▶ [Exercise brief]: When the line with "DUS puan şartını" comes up, set it down and every later line to the end of the data, exactly and without pictures.

▶ [Data provided]:
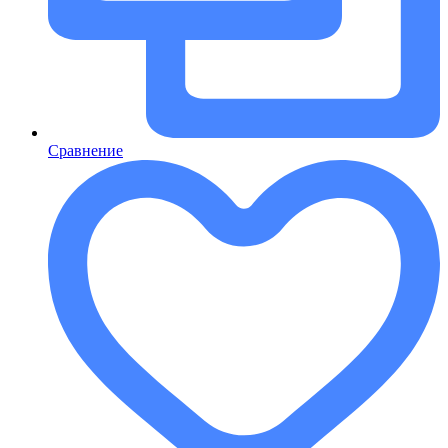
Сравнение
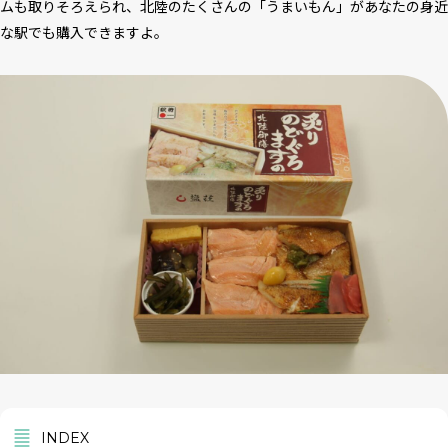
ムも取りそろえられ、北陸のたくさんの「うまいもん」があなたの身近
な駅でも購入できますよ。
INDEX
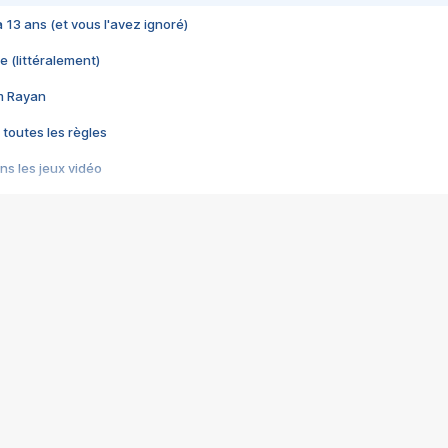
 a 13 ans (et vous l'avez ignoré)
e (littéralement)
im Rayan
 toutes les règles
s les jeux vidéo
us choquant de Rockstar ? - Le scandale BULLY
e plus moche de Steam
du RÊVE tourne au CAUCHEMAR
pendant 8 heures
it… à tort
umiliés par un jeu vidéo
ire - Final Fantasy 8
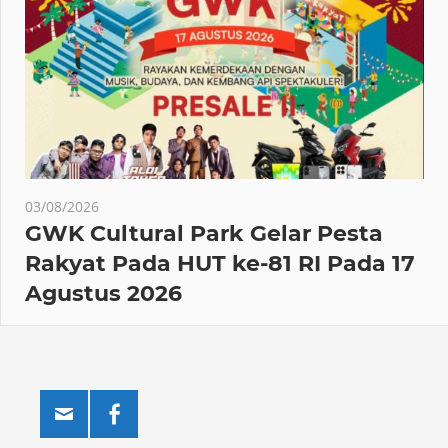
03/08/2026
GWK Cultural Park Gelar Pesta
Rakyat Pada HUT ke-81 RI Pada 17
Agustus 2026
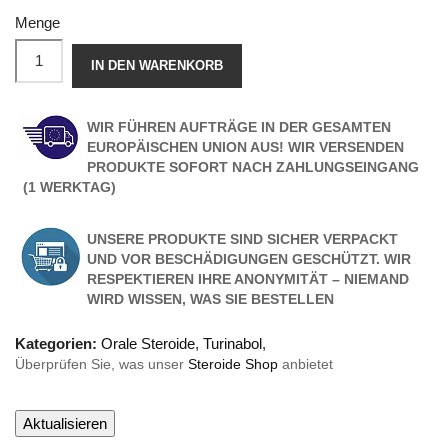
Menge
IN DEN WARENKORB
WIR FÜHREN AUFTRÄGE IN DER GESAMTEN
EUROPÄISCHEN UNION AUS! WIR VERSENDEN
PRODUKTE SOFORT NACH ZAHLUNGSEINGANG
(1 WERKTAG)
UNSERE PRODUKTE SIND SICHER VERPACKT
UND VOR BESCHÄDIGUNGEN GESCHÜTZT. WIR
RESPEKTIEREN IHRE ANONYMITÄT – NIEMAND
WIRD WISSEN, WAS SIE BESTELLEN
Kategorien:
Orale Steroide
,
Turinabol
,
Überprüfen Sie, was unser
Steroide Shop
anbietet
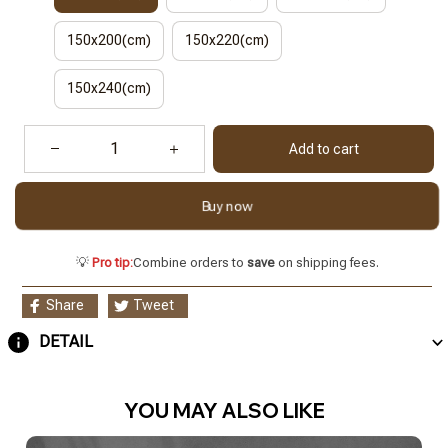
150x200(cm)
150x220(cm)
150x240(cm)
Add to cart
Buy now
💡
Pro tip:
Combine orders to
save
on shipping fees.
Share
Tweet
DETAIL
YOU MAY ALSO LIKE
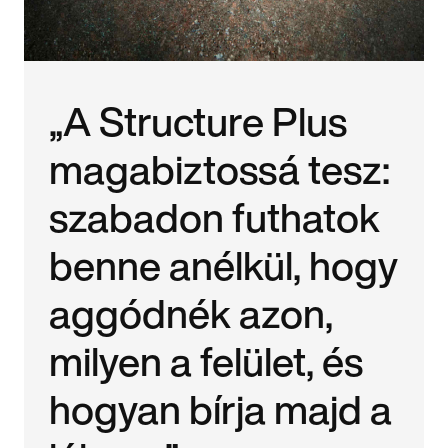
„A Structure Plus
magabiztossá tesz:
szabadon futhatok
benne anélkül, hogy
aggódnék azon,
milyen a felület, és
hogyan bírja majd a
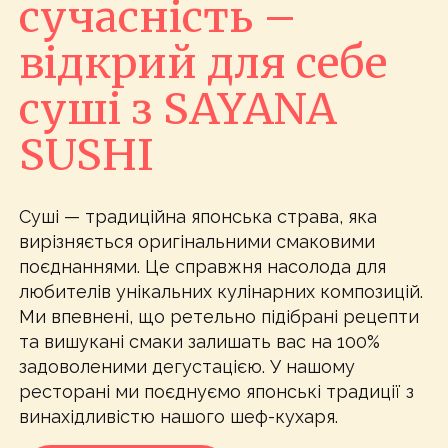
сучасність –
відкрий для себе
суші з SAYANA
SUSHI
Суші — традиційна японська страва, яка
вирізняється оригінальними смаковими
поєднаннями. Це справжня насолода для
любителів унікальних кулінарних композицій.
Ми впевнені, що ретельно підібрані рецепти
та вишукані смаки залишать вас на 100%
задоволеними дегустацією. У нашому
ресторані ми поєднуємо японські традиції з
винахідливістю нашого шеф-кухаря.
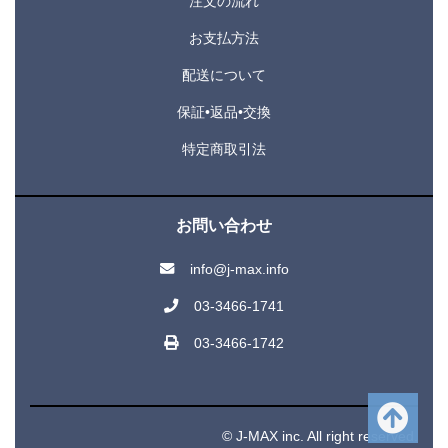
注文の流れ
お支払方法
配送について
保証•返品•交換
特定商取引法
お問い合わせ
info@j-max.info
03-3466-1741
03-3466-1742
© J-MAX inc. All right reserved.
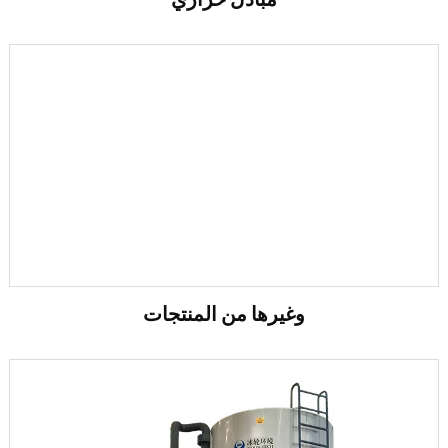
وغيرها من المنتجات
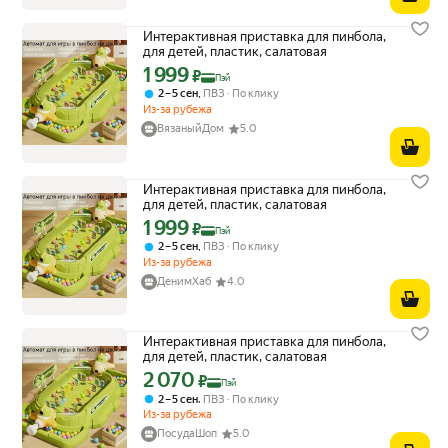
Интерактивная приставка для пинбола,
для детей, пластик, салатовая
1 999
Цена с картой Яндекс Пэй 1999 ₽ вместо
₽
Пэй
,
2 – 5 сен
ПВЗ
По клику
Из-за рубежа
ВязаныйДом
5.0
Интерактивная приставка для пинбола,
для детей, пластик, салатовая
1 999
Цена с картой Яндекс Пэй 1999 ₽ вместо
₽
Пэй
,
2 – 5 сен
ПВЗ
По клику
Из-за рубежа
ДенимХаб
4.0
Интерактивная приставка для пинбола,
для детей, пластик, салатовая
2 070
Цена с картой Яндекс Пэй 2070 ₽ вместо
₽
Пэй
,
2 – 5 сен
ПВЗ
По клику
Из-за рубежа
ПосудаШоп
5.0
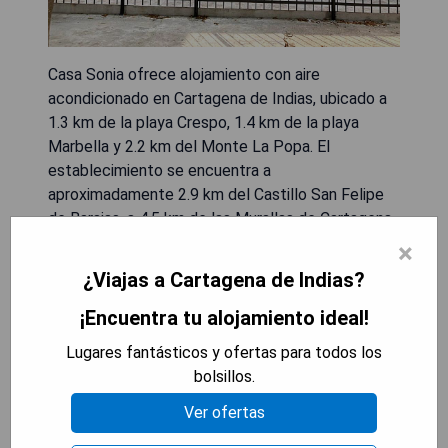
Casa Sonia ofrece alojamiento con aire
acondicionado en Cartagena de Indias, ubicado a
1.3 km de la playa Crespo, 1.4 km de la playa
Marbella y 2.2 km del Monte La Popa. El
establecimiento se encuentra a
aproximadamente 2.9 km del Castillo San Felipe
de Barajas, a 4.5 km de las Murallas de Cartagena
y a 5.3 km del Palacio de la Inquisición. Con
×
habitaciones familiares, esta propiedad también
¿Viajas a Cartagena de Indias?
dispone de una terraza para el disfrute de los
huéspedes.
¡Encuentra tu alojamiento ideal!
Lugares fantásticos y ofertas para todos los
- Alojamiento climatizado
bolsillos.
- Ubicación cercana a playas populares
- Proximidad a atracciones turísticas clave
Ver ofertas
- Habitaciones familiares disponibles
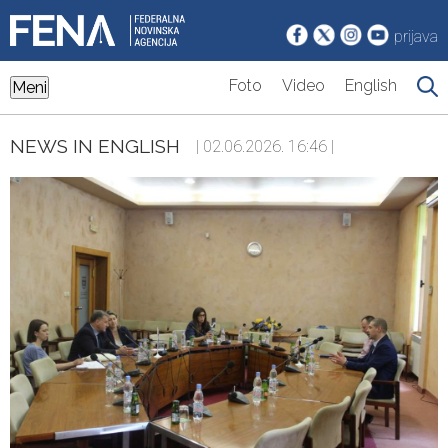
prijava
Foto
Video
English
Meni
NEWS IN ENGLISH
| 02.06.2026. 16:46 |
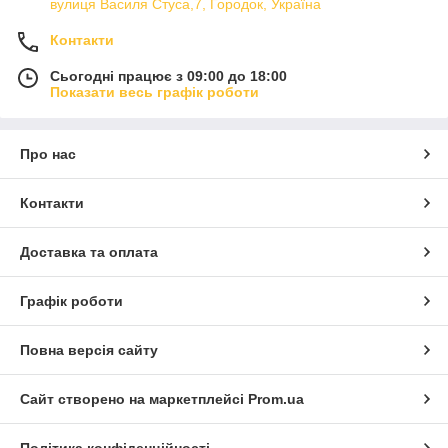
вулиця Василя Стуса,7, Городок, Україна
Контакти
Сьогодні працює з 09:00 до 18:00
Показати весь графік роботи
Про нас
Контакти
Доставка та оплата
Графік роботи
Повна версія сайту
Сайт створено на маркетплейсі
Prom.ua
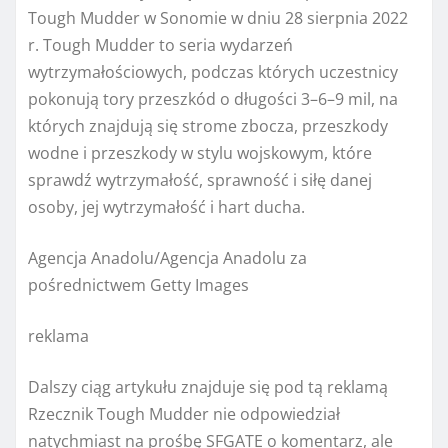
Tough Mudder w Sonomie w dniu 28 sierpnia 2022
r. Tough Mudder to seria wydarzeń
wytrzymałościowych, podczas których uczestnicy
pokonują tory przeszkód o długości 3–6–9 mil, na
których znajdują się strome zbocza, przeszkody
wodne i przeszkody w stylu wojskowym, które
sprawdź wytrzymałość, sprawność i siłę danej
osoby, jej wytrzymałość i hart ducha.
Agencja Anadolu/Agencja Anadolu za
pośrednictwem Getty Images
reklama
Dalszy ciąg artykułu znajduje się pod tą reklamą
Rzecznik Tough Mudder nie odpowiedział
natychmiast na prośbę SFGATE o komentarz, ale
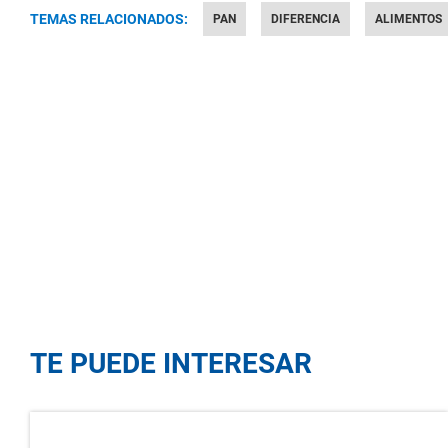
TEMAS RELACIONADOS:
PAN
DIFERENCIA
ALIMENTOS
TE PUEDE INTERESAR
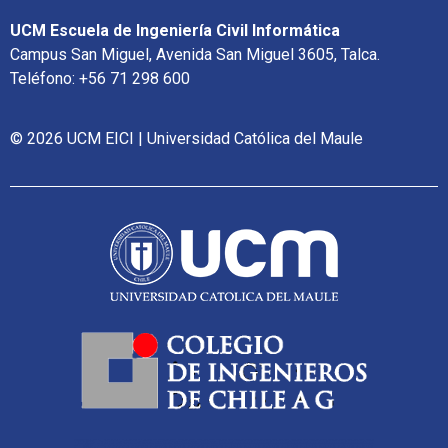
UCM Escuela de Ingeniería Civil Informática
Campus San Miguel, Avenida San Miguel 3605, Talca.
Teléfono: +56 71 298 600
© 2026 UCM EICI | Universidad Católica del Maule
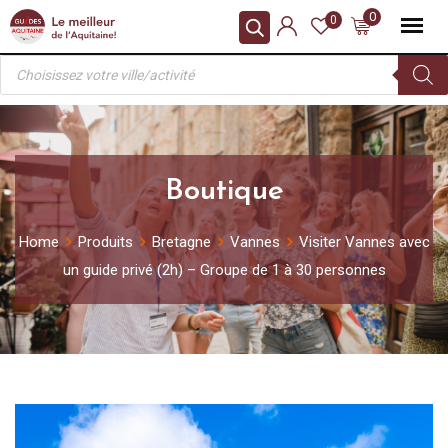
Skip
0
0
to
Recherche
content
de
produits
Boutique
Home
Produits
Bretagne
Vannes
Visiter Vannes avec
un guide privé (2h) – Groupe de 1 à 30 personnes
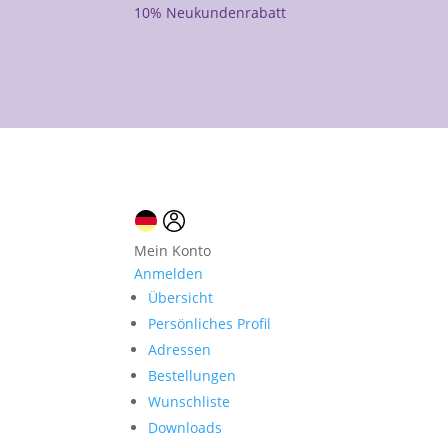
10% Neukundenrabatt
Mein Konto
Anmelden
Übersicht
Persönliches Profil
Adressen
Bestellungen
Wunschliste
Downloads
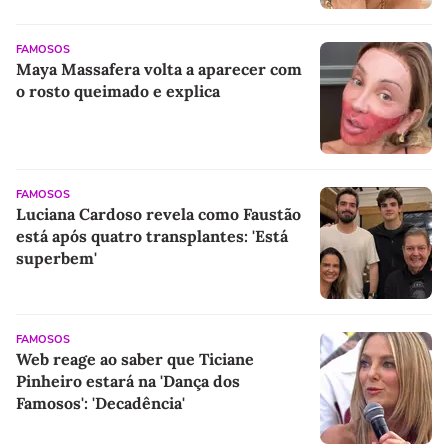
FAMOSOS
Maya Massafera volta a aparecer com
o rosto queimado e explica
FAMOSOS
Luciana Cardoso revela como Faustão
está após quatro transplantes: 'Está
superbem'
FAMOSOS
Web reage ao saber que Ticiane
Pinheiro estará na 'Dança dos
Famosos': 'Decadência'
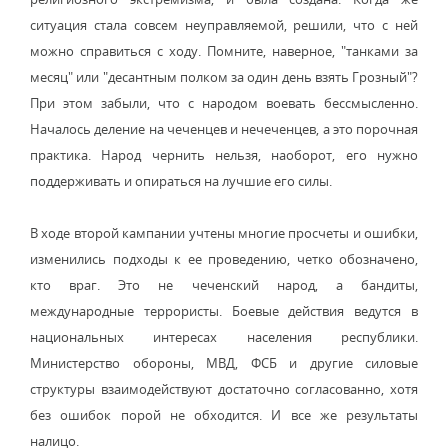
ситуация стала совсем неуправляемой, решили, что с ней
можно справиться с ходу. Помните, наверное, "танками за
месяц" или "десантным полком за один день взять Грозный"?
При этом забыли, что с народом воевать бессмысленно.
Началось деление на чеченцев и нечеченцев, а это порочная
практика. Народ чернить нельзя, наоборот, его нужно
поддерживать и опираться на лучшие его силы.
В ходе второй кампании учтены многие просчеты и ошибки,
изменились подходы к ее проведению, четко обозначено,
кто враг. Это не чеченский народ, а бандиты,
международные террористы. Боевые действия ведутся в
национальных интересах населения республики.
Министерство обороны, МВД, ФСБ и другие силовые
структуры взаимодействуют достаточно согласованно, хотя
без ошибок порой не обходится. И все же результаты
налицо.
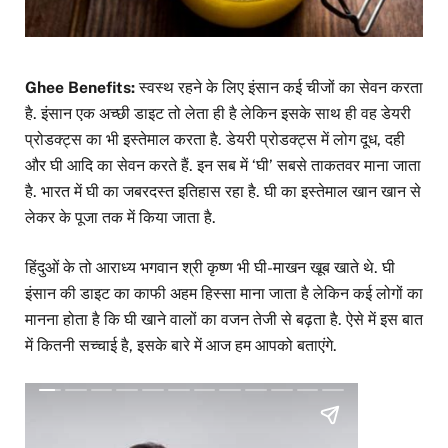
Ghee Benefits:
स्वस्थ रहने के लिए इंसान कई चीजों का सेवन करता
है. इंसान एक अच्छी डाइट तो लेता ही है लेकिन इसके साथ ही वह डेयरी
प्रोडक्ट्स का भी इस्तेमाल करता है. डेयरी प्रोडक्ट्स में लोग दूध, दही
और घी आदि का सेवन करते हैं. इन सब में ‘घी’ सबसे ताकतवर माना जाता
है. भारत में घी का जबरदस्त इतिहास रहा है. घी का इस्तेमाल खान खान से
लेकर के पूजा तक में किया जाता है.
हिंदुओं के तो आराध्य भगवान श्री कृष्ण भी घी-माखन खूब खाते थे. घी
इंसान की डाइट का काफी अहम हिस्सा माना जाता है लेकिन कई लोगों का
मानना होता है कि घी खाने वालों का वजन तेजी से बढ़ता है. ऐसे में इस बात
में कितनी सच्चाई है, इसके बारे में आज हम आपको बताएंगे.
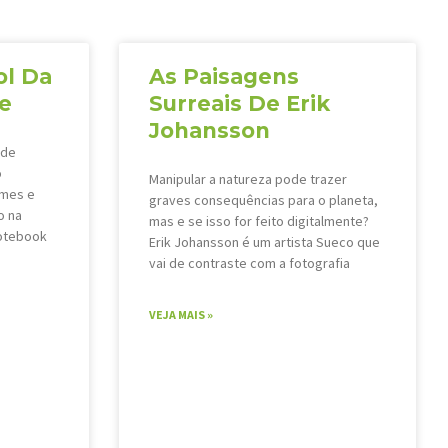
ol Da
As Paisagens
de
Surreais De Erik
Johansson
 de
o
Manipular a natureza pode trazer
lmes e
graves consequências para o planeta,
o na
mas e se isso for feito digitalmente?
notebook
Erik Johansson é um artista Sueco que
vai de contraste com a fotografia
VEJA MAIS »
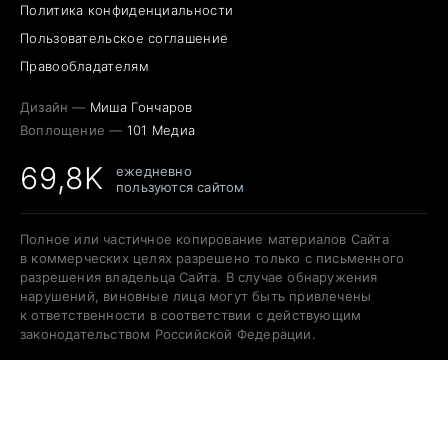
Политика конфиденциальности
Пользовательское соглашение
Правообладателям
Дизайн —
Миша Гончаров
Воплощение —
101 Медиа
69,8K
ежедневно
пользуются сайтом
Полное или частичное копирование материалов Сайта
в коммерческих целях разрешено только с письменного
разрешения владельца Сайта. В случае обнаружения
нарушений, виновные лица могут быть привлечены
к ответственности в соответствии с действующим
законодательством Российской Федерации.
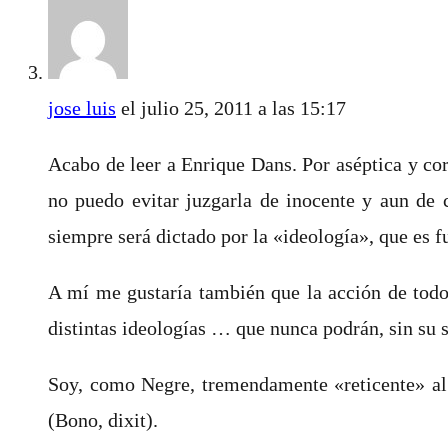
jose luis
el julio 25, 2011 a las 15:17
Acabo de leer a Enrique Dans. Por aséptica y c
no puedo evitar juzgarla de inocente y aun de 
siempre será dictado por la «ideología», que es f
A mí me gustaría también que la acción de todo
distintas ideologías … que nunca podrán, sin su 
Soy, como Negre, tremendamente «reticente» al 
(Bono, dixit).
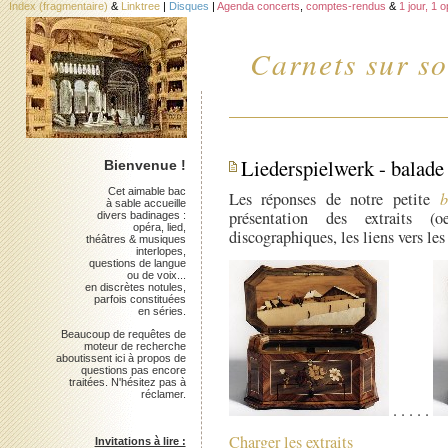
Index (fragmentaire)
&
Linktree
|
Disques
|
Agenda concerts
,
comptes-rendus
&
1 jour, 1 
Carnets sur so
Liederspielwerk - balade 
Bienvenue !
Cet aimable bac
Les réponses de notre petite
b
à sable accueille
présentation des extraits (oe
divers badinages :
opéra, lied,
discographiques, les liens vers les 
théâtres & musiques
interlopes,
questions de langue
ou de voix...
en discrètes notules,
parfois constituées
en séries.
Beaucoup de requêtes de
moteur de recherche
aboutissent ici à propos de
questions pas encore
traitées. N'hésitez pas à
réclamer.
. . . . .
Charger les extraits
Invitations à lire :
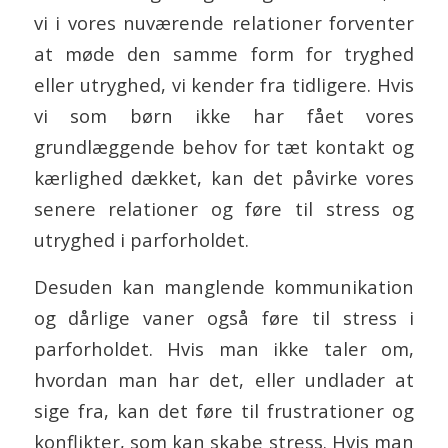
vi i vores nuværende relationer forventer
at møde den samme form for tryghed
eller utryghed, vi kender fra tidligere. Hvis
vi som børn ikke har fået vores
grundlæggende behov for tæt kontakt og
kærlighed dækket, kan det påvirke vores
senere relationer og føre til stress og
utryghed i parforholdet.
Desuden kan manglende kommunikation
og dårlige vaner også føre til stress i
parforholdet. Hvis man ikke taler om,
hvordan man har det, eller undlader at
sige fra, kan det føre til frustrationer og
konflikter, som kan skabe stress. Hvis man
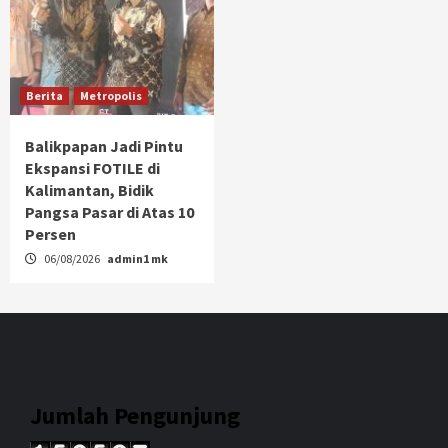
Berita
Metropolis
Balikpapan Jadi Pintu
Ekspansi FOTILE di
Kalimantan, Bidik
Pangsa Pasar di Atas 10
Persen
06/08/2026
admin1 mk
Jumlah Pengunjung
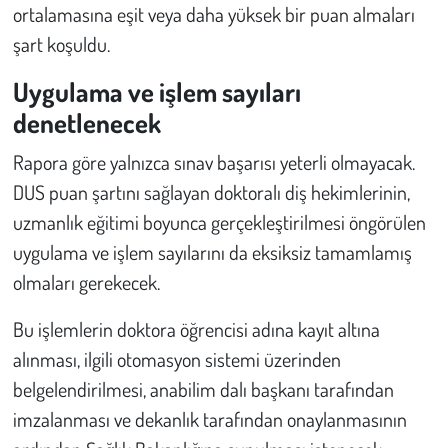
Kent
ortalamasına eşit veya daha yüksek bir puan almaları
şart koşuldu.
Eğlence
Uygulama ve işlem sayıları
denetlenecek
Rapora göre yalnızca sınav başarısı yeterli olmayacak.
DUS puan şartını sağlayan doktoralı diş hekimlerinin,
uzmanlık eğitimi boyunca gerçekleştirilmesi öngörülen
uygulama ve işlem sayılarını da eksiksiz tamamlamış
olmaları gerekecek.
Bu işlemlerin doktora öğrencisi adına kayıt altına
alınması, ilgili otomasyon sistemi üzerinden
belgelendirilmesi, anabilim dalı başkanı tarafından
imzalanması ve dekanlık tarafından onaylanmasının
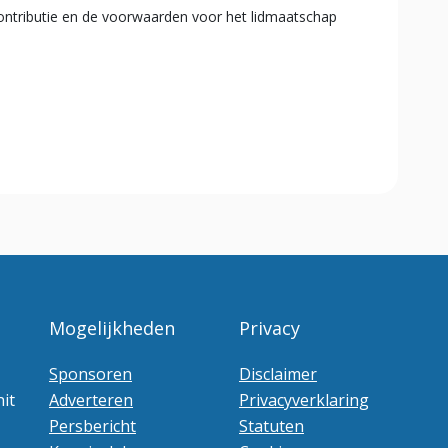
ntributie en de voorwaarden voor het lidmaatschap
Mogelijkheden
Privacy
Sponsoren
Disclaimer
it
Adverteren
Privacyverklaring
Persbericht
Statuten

▶ [Solution to this problem]:
DUS puan şartını sağlayan doktoralı diş hekimlerinin,
uzmanlık eğitimi boyunca gerçekleştirilmesi öngörülen
uygulama ve işlem sayılarını da eksiksiz tamamlamış
olmaları gerekecek.
Bu işlemlerin doktora öğrencisi adına kayıt altına
alınması, ilgili otomasyon sistemi üzerinden
belgelendirilmesi, anabilim dalı başkanı tarafından
imzalanması ve dekanlık tarafından onaylanmasının
ntributie en de voorwaarden voor het lidmaatschap
Mogelijkheden
Privacy
Sponsoren
Disclaimer
it
Adverteren
Privacyverklaring
Persbericht
Statuten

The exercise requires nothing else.